## Task objective
Collect all lines below with the string "рабочем".

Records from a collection
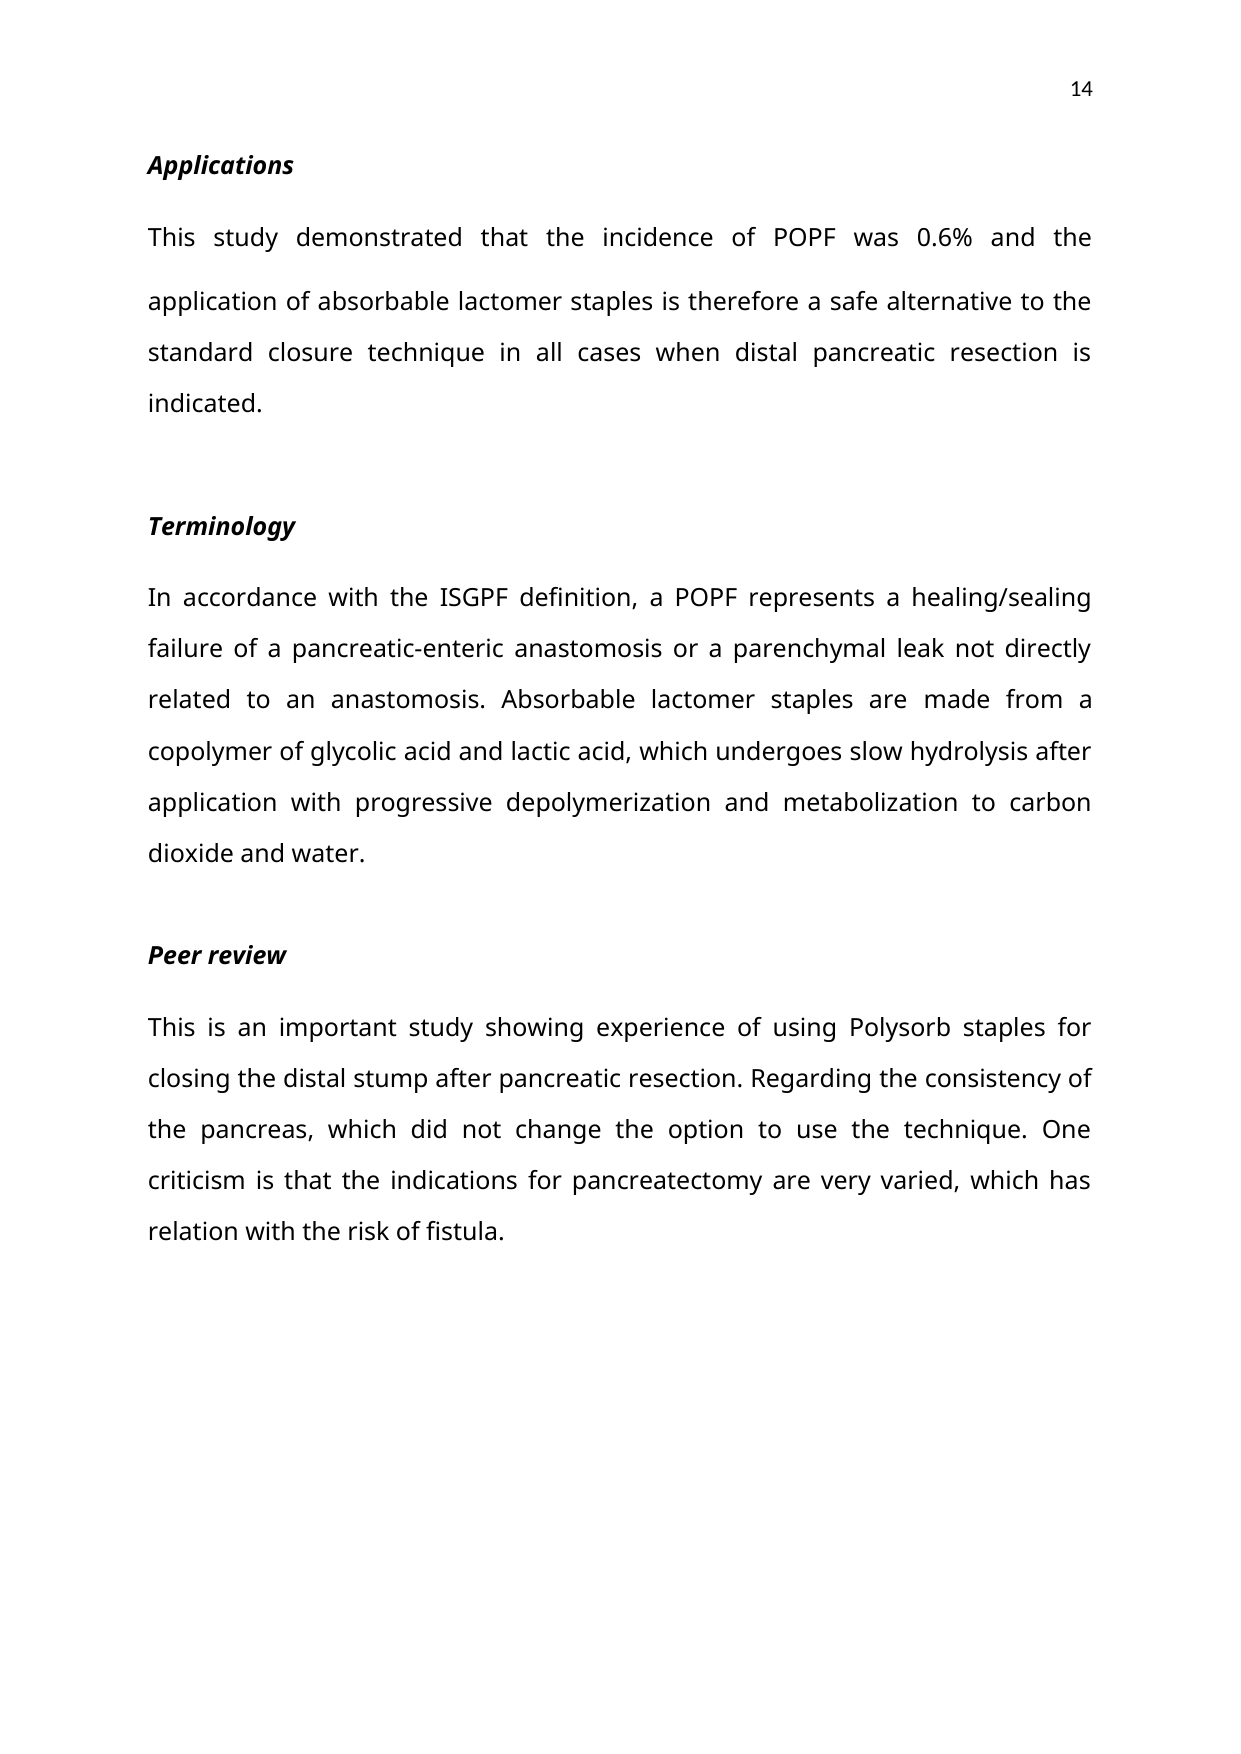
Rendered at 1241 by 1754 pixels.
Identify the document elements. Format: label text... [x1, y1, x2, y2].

text Applications [148, 148, 1093, 182]
text In accordance with the ISGPF definition, a POPF represents a healing/sealing failure of a pancreatic-enteric anastomosis or a parenchymal leak not directly related to an anastomosis. Absorbable lactomer staples are made from a copolymer of glycolic acid and lactic acid, which undergoes slow hydrolysis after application with progressive depolymerization and metabolization to carbon dioxide and water. [148, 580, 1093, 869]
text Peer review [148, 937, 1093, 971]
text This study demonstrated that the incidence of POPF was 0.6% and the application of absorbable lactomer staples is therefore a safe alternative to the standard closure technique in all cases when distal pancreatic resection is indicated. [148, 219, 1093, 419]
text Terminology [148, 508, 1093, 542]
text This is an important study showing experience of using Polysorb staples for closing the distal stump after pancreatic resection. Regarding the consistency of the pancreas, which did not change the option to use the technique. One criticism is that the indications for pancreatectomy are very varied, which has relation with the risk of fistula. [148, 1009, 1093, 1247]
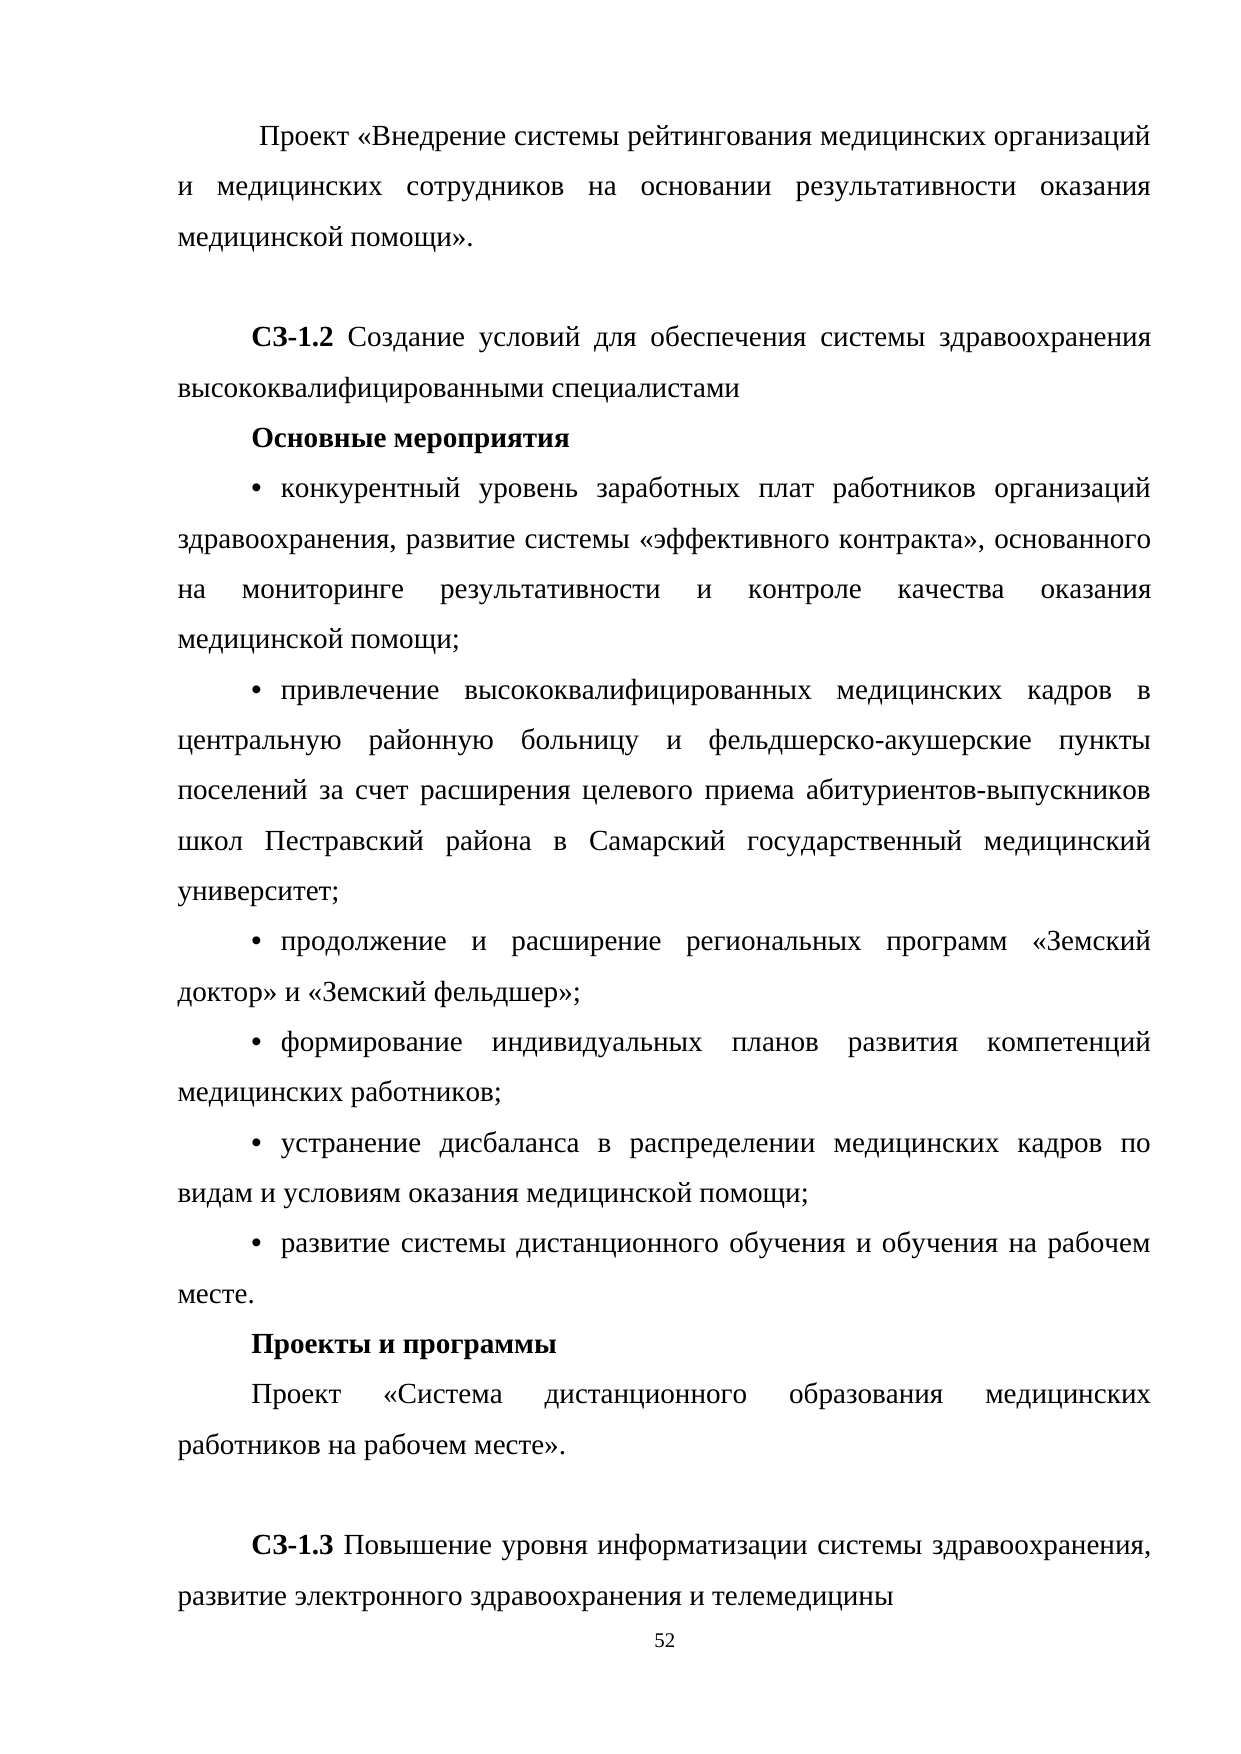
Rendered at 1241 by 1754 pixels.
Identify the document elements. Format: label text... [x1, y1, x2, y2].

text Проект «Система дистанционного образования медицинских работников на рабочем месте». [177, 1377, 1152, 1460]
text Проект «Внедрение системы рейтингования медицинских организаций и медицинских сотрудников на основании результативности оказания медицинской помощи». [177, 118, 1152, 252]
list конкурентный уровень заработных плат работников организаций здравоохранения, развитие системы «эффективного контракта», основанного на мониторинге результативности и контроле качества оказания медицинской помощи; [177, 470, 1152, 655]
list устранение дисбаланса в распределении медицинских кадров по видам и условиям оказания медицинской помощи; [177, 1125, 1152, 1209]
list продолжение и расширение региональных программ «Земский доктор» и «Земский фельдшер»; [177, 923, 1152, 1007]
list привлечение высококвалифицированных медицинских кадров в центральную районную больницу и фельдшерско-акушерские пункты поселений за счет расширения целевого приема абитуриентов-выпускников школ Пестравский района в Самарский государственный медицинский университет; [177, 672, 1152, 907]
text СЗ-1.2 Создание условий для обеспечения системы здравоохранения высококвалифицированными специалистами [177, 319, 1152, 403]
text Основные мероприятия [177, 420, 1152, 453]
list формирование индивидуальных планов развития компетенций медицинских работников; [177, 1024, 1152, 1108]
text Проекты и программы [177, 1326, 1152, 1360]
list развитие системы дистанционного обучения и обучения на рабочем месте. [177, 1226, 1152, 1309]
text СЗ-1.3 Повышение уровня информатизации системы здравоохранения, развитие электронного здравоохранения и телемедицины [177, 1527, 1152, 1611]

## Answer to the exercise
text Проект «Система дистанционного образования медицинских работников на рабочем месте». [177, 1377, 1152, 1460]
list развитие системы дистанционного обучения и обучения на рабочем месте. [177, 1226, 1152, 1309]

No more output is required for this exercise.